SUPPLIED PASSAGE:
•••••

Superman is kind of boring. Let’s face it, good ol’ Kal El isn’t the most risqué character out there in nerdom. His reputation for being a bit of a straight-laced Boy Scout certainly proceeds him. Everybody knows the tale of the Kryptonian refugee that lands on Earth, is adopted by loving Kansans who shape and mold the young alien into the epitome of American gumption and bravado, a messianic figure to save us all.

There hasn’t been much of a desire to take risks when it comes to telling stories about the Man of Steel. Truth! Justice! The American way! Up, up, and away!

Brightburn is not boring. Brightburn fully embraces its premise by bashing in that safe, well known Superman story on its bleeding, dislodged head.

Director David Yarovesky, writers Brain and Mark Gunn, and producer James Gunn ask audiences to come along while they explore the idea of a young Superman crash landing on our Earth not to be its refugee savior, but rather to destroy it.

Brightburn: Raising a Super Villain

Brightburn’s homeless alien Brandon Breyer (played by Jackson Dunn) comes to Earth, but he’s not going to be assimilating our values anytime soon. Brandon’s actually a pretty normal kid until his spacecraft starts talking with him late at night soon after the boy hits puberty. His perplexed parents Tori and Kyle Breyer (played by Elizabeth Banks and David Denman respectively) are blissfully slow to act as Brandon’s powers begin to bud. 

In many ways, this film works as a blunt allegory for the trials and tribulations of raising kids today. Not every kid is a good kid. I say that not only as a father, but also as a high school teacher. No kid is perfect, but there are definitely some kids that others shouldn’t hang out with because they make poor decisions.

What happens when your child is that child all other parents warn you about? What then do you do as a parent as you slowly realize that your child is kind of a monster? In Brightburn’s case, Brandon is literally becoming a monster, and both Tori and Kyle struggle with what to do with their budding little planet conqueror.

•••••

Lines from a dataset
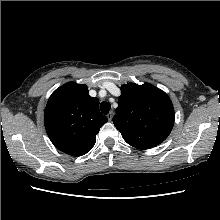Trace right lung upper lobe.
I'll return each mask as SVG.
<instances>
[{"instance_id":"cb5924a9","label":"right lung upper lobe","mask_w":220,"mask_h":220,"mask_svg":"<svg viewBox=\"0 0 220 220\" xmlns=\"http://www.w3.org/2000/svg\"><path fill=\"white\" fill-rule=\"evenodd\" d=\"M108 121L99 111V100L86 85L68 82L50 96L44 113L46 132L60 151L82 156L92 149L100 127Z\"/></svg>"}]
</instances>
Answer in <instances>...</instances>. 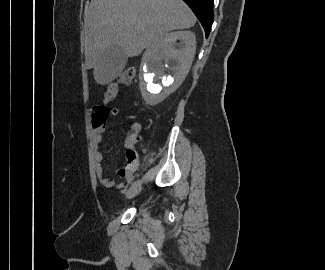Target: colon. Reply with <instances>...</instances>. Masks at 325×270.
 I'll list each match as a JSON object with an SVG mask.
<instances>
[{"label":"colon","mask_w":325,"mask_h":270,"mask_svg":"<svg viewBox=\"0 0 325 270\" xmlns=\"http://www.w3.org/2000/svg\"><path fill=\"white\" fill-rule=\"evenodd\" d=\"M135 74V68L128 67L118 78L107 83L104 90V101L106 103L114 101L118 95L119 87L121 85H130L135 78Z\"/></svg>","instance_id":"colon-1"}]
</instances>
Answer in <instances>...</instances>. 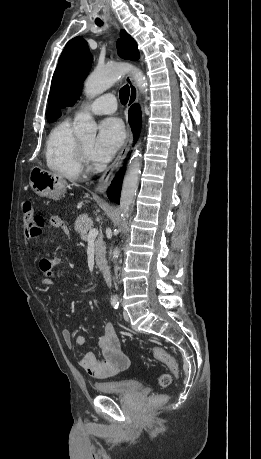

•••••

REQUIREMENT: Can you pick up the Brightburn movie review after its final sentence and write the next stretch of it?

FINAL RESULT:
Brightburn Versus Your Typical Superman Narrative

It doesn’t take long for the movie to begin a murderous path that diverges strongly from our perception of how Superman should and shouldn’t behave. It presents an interesting parenting challenge. How do you discipline an interstellar space demigod? Timeout does begin to lose its bite when you can lift cars into the air with little effort. 

Brightburn goes where the DCEU dares not go, making Superman fully evil. Sure, DC has hinted at a possible evil future in Batman v Superman, but that’s a dream sequence, a dalliance with playing in What Ifs.

Fans are notoriously cool to the idea of making Superman something he’s not. Especially when it comes to his representation in the modern comic cinema-industrial complex of the DC Cinematic Universe, fans have clapped back at DC/Warner for trying to make Superman too edgy with his appearances thus far. 

Fans really want to see Superman out pace speeding bullets, manhandle locomotives, and leap over tall buildings in a single bound. When Superman breaks Zod’s neck in Man of Steel, the collective outrage rivaled the millions of voices crying out when Alderann was vaporized by the Death Star. They don’t necessarily want him brooding over his coffee or listening to a Morrissey mixtape.  

The handlers of the DC Extended Universe (such as they are) have mistaken edgy for good storytelling. Brightburn skips the edginess by fully committing to its hedonistic take on the Superman myth and goes the gory distance. There are parts of this movie that are absolutely brutal. It doesn’t take long for Brandon to start 

Brightburn does a great job of setting up the well-trodden ground of the Superman origin story without getting lost in the minutia. It never concerns itself with where Brandon comes from, only that he’s a sleeper agent for some alien power.

Editor’s Note: Click here for a few more alternate takes on the Superman figure and story.

Is Brightborn a Superhero Movie or a Horror Film?

As the film progresses, Brandon’s tale diverges more into the serial killer motif than the superhero genre as he begins to select victims from his Smallville-like surrounding. He obsesses over girls, begins to dislike authority, questions his parent’s decision making, and all the other things teenagers do to rebel against the stratified system or order placed around themselves by those older than him.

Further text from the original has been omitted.